Dataset records:

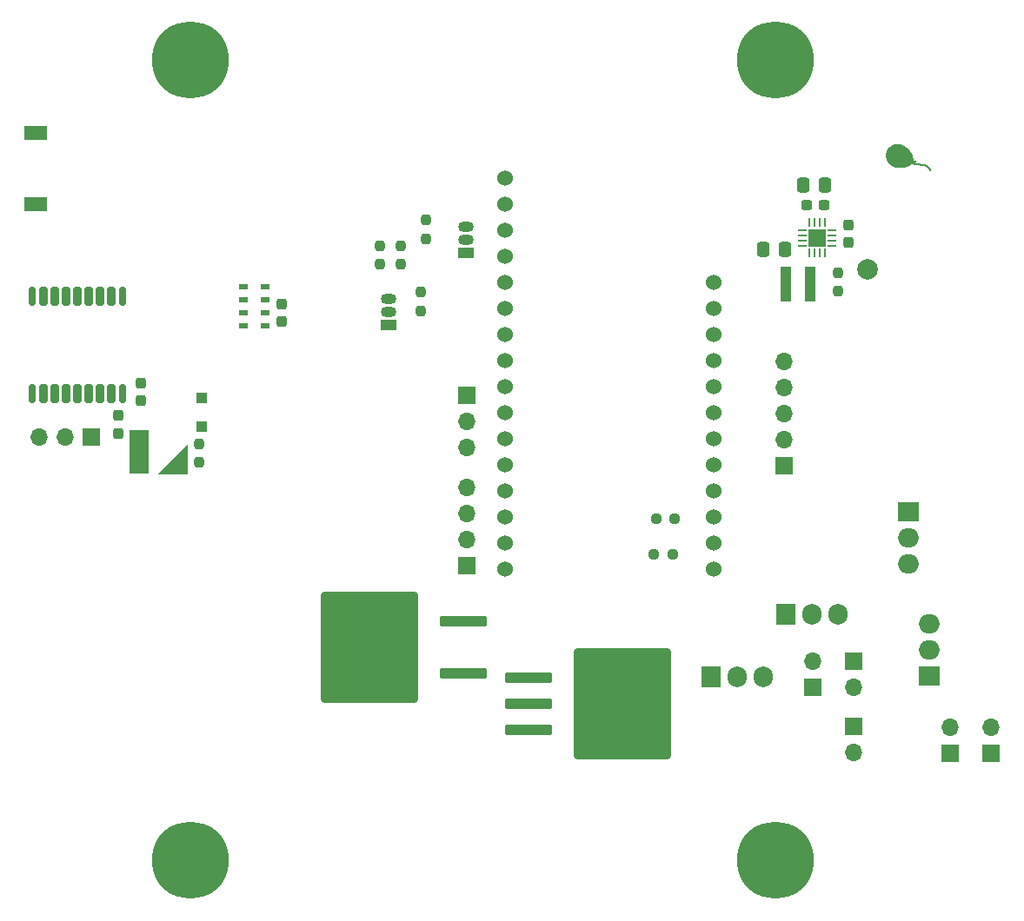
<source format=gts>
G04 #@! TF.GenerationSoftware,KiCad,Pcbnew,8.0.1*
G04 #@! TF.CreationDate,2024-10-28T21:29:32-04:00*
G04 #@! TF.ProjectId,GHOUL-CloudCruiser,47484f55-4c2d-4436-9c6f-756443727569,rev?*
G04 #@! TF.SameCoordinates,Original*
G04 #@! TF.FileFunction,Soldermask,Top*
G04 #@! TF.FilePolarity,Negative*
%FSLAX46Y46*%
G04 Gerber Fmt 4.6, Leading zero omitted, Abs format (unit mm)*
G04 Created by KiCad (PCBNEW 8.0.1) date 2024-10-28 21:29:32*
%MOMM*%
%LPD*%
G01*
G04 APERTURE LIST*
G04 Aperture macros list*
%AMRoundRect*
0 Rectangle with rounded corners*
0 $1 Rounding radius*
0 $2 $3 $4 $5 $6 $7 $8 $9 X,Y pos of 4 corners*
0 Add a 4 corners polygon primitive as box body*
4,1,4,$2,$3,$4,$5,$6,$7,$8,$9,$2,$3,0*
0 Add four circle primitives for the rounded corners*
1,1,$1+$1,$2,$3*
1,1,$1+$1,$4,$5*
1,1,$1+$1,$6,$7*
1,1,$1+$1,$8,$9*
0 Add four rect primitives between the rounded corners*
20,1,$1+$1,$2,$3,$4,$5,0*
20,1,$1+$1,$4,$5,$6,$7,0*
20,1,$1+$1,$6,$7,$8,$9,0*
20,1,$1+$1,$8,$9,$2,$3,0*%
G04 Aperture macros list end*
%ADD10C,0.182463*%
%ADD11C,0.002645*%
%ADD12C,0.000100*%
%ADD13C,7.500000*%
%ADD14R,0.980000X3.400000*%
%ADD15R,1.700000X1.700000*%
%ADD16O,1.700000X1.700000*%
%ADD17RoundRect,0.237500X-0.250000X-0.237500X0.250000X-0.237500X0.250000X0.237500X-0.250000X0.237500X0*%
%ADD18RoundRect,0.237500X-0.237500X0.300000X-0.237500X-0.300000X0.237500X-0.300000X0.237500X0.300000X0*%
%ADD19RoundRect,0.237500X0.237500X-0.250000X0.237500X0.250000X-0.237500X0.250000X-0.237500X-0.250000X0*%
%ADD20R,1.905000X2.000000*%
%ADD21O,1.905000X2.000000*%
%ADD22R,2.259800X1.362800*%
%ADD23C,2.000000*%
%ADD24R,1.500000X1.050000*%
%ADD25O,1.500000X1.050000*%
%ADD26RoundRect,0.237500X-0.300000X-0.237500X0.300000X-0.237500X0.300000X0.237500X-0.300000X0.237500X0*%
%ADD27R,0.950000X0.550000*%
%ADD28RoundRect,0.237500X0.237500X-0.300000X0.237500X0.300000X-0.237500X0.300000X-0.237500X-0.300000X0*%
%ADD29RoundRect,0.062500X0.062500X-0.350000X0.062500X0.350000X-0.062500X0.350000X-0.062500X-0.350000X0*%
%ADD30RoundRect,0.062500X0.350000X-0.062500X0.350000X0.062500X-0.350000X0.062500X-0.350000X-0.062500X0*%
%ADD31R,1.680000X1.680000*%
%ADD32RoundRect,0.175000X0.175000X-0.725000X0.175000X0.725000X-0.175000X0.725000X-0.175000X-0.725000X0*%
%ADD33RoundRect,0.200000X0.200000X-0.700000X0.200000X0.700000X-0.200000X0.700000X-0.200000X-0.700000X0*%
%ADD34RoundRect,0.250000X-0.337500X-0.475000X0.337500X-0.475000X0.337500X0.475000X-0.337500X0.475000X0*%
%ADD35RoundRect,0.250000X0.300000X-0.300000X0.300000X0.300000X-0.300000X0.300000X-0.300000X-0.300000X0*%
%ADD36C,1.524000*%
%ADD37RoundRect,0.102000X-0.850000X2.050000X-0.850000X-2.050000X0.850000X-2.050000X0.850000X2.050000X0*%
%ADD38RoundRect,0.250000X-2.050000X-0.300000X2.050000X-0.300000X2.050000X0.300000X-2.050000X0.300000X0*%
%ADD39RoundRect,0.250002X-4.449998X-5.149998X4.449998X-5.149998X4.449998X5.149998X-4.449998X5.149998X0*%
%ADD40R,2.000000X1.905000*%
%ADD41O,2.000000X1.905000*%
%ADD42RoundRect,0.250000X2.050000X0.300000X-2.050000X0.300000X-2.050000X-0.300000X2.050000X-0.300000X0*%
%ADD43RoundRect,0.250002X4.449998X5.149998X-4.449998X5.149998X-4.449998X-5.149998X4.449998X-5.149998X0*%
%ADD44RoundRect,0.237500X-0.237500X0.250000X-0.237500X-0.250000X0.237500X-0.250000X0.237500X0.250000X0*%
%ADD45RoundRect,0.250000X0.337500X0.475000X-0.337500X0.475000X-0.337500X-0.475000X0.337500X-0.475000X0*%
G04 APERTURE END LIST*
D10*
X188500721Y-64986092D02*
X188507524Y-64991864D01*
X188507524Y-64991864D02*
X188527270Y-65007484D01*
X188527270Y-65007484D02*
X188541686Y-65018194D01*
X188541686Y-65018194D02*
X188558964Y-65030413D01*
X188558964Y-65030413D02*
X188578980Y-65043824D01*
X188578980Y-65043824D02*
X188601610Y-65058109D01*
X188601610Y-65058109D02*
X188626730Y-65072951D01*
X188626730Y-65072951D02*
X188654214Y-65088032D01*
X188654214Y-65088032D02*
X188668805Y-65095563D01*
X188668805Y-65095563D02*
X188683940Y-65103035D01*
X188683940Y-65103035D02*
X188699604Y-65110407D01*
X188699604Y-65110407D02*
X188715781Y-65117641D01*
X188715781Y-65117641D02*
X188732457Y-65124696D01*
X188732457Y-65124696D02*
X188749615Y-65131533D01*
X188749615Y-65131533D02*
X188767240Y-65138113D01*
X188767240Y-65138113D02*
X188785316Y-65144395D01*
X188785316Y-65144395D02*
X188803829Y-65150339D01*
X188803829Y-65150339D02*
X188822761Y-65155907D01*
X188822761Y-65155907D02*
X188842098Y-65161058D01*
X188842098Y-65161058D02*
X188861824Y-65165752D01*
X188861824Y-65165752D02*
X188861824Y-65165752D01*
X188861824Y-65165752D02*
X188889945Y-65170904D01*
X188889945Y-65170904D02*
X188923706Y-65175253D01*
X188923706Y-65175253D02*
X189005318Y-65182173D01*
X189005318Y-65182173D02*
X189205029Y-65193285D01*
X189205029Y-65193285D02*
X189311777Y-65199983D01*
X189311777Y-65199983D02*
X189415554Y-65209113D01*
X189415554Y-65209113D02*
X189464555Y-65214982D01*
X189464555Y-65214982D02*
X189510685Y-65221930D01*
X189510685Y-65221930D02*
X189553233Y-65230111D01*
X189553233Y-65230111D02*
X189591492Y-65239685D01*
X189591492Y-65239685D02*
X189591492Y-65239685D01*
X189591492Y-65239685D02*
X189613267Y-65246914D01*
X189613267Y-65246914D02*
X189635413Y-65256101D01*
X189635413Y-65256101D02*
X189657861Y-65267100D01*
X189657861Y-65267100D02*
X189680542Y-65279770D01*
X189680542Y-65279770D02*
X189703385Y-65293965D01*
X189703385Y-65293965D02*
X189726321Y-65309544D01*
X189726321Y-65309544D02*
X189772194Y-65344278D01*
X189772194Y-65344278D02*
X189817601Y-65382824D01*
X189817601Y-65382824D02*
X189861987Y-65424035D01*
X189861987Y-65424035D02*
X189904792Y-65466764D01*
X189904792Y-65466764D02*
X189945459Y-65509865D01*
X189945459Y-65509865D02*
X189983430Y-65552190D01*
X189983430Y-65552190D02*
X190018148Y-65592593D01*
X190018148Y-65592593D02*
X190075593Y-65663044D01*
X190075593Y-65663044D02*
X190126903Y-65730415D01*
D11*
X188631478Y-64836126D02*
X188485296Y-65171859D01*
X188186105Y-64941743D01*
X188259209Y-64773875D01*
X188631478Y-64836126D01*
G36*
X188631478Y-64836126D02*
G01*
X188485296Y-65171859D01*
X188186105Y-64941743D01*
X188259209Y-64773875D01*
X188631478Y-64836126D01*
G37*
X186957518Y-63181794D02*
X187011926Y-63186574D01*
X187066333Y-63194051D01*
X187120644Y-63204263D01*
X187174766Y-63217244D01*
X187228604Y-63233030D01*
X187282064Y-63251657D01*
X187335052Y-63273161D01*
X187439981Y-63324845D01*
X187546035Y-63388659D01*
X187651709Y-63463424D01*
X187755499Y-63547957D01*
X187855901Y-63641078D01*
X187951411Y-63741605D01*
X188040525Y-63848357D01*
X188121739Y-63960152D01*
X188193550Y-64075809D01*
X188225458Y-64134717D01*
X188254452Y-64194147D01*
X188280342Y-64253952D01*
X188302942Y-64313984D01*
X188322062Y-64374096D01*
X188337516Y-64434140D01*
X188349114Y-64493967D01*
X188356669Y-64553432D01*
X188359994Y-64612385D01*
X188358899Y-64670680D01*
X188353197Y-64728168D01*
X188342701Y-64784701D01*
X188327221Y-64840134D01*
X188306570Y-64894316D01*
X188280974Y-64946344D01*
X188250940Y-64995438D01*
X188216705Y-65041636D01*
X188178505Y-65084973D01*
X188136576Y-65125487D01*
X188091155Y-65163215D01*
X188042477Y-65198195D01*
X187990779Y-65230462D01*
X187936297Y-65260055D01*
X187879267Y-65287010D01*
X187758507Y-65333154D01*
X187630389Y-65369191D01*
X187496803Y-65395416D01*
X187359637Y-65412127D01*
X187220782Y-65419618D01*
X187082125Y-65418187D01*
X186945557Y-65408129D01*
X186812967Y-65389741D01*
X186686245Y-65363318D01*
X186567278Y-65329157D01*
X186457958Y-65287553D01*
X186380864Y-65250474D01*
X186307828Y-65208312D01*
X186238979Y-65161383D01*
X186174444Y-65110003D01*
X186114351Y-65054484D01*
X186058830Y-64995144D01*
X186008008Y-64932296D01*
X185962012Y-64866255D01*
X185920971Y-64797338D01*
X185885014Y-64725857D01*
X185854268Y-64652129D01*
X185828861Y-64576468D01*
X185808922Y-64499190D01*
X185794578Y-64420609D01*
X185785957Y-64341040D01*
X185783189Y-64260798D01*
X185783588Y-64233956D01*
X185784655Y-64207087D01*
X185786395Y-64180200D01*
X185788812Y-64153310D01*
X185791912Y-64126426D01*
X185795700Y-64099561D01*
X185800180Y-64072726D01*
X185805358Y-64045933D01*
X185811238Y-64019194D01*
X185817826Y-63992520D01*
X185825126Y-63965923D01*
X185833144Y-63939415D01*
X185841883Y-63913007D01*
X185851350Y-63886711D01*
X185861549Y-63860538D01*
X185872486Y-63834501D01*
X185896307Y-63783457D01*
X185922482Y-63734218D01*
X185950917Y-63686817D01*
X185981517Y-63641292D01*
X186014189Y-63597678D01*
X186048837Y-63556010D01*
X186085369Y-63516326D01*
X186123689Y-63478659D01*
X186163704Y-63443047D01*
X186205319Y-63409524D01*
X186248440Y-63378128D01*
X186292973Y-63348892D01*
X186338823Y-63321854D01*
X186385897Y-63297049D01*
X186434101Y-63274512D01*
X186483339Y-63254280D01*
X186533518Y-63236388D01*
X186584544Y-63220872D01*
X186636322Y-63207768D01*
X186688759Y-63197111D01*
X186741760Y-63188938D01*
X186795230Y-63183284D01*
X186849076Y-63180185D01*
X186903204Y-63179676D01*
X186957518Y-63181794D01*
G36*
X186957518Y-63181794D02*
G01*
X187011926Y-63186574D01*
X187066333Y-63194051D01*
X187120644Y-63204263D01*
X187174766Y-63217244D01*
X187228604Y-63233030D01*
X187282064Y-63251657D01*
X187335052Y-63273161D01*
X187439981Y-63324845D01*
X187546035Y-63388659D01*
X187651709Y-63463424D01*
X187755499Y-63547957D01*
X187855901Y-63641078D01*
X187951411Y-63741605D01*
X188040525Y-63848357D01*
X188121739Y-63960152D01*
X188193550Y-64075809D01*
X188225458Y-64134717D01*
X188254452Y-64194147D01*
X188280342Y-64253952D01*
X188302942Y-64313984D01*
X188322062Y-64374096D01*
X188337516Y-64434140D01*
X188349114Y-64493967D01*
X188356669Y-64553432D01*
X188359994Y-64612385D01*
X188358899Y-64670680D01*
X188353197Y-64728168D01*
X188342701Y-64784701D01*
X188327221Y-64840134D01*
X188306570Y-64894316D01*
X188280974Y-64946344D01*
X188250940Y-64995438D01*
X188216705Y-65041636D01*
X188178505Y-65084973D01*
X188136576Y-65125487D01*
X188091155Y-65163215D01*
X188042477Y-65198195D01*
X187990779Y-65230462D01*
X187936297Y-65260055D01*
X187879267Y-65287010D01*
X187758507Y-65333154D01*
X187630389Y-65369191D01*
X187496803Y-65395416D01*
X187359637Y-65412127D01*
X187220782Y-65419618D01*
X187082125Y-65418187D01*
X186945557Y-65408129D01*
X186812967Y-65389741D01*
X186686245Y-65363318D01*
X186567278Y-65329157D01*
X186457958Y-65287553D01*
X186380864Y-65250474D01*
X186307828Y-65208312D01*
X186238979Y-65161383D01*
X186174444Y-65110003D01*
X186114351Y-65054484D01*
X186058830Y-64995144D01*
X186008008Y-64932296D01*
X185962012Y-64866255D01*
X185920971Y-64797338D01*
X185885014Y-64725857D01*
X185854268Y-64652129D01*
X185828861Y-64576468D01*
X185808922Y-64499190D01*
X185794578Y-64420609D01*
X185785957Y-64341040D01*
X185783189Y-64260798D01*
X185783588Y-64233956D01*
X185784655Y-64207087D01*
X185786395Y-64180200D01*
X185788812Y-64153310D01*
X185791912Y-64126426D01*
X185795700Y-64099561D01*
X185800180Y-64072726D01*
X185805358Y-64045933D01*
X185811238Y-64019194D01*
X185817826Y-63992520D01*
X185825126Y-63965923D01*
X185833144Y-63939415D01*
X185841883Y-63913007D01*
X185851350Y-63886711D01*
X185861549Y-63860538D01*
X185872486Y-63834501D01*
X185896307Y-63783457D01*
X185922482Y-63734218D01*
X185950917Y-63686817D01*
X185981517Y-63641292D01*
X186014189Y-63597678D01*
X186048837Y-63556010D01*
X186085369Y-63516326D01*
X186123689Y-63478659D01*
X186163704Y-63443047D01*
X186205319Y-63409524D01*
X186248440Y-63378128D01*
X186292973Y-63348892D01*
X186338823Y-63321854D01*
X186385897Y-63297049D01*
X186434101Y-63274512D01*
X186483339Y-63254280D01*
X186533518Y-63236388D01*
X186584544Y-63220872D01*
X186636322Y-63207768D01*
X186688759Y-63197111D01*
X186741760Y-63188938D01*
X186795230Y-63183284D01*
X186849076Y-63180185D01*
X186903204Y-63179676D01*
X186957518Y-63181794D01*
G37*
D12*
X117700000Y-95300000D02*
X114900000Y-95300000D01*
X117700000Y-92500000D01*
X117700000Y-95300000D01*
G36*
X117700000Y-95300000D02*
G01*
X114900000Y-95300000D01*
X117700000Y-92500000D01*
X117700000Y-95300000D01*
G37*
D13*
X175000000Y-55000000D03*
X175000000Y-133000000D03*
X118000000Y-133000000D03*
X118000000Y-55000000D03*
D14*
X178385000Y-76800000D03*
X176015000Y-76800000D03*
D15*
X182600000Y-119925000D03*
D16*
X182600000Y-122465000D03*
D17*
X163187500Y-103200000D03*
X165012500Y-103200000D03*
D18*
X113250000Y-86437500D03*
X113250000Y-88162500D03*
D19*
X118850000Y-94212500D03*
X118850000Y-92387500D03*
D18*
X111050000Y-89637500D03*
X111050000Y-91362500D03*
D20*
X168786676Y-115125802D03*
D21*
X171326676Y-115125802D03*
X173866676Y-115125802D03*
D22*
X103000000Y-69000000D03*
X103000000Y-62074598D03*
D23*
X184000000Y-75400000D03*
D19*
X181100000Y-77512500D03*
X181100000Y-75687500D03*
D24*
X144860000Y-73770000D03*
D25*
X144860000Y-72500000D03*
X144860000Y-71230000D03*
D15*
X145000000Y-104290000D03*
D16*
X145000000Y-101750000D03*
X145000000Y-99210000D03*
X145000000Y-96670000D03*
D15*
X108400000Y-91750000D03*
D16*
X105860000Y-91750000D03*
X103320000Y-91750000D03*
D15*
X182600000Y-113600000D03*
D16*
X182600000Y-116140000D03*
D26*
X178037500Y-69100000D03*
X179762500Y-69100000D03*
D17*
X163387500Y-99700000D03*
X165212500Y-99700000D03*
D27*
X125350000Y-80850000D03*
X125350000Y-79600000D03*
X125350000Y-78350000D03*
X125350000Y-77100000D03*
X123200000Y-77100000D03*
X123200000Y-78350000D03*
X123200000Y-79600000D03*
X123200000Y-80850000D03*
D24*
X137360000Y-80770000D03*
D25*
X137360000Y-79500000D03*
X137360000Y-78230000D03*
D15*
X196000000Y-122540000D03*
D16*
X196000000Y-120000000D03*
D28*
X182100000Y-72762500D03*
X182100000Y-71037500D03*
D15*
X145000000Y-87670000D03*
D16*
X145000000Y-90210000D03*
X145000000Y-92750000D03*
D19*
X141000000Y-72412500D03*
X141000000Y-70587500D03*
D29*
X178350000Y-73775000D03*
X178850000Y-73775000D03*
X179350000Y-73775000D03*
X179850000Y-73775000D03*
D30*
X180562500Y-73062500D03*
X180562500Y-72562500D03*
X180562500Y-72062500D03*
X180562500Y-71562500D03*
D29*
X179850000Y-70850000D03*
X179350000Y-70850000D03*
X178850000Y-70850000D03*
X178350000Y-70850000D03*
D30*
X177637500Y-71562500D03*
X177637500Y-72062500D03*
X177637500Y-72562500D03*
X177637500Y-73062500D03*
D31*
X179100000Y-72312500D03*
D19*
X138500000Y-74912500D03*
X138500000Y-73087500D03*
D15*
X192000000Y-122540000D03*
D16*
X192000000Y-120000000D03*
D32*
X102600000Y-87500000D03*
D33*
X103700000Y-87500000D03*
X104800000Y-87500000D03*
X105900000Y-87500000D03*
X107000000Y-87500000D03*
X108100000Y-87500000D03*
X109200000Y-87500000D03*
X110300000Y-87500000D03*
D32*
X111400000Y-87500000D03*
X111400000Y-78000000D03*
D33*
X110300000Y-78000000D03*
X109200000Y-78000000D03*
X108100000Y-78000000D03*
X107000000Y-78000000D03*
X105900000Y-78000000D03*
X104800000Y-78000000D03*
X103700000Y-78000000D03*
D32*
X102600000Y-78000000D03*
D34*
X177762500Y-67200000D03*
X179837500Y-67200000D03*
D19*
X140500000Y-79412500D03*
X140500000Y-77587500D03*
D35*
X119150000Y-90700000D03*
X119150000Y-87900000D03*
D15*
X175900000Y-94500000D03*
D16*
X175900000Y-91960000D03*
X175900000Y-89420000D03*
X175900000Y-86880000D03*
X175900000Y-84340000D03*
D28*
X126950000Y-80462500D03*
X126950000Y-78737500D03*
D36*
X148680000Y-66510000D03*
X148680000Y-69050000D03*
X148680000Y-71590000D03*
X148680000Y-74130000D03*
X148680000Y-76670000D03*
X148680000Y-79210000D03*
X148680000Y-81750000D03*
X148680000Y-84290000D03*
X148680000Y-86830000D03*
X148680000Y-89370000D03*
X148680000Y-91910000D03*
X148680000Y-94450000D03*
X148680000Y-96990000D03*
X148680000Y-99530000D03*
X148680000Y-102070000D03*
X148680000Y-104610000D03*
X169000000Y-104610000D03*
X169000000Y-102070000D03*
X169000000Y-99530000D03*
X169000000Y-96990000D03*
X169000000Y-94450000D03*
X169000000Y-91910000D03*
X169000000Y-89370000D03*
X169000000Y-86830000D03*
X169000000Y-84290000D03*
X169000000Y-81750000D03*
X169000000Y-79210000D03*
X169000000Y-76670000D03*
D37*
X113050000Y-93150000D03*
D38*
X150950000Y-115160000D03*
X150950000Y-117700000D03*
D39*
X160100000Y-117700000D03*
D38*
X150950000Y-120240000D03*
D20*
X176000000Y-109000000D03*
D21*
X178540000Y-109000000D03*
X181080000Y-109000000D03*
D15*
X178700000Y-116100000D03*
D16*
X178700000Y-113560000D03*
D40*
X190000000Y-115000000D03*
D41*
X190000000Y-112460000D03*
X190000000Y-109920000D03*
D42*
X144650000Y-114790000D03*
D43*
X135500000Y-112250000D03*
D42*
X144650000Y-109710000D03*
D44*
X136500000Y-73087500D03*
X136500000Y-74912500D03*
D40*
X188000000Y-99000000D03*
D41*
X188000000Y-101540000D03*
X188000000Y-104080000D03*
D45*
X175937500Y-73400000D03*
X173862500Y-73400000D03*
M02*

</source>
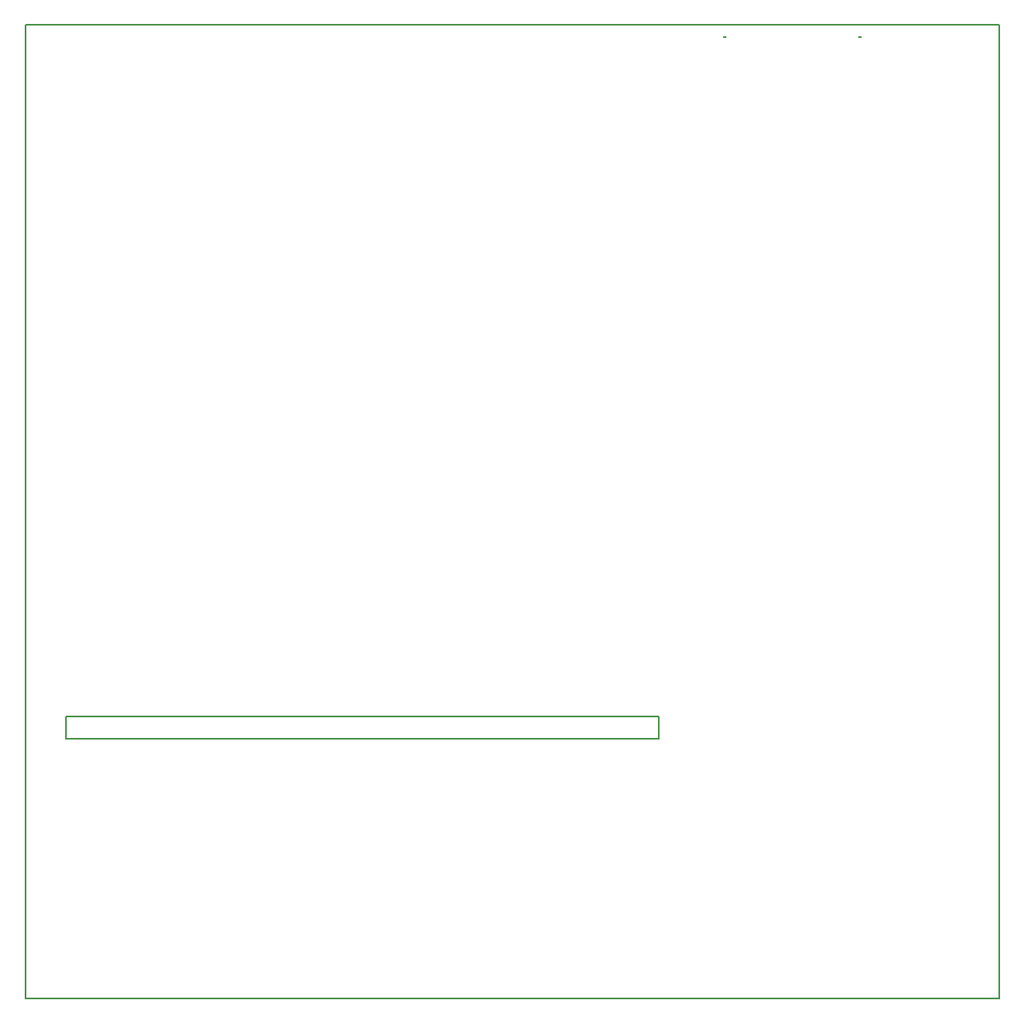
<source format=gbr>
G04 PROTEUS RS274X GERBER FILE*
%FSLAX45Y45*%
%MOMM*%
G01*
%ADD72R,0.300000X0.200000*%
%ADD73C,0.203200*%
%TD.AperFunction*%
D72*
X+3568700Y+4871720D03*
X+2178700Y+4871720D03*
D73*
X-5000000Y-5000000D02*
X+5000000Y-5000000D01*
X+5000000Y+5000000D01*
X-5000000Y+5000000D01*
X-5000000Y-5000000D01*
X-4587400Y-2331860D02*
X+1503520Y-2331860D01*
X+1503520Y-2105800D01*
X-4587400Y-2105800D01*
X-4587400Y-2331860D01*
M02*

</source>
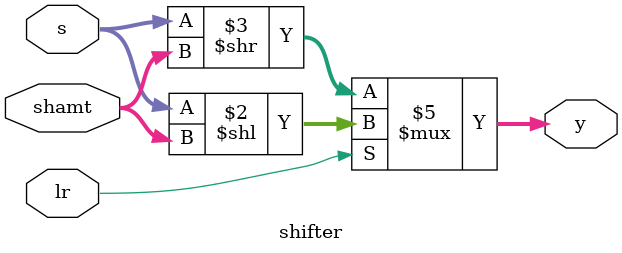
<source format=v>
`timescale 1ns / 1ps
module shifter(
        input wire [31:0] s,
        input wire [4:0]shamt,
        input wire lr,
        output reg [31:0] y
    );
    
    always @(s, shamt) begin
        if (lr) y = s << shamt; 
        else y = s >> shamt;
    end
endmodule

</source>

What you will do: Once every line of the material holding the word "KiCad" has been counted, report the total and nothing more.

Output for this exercise: 2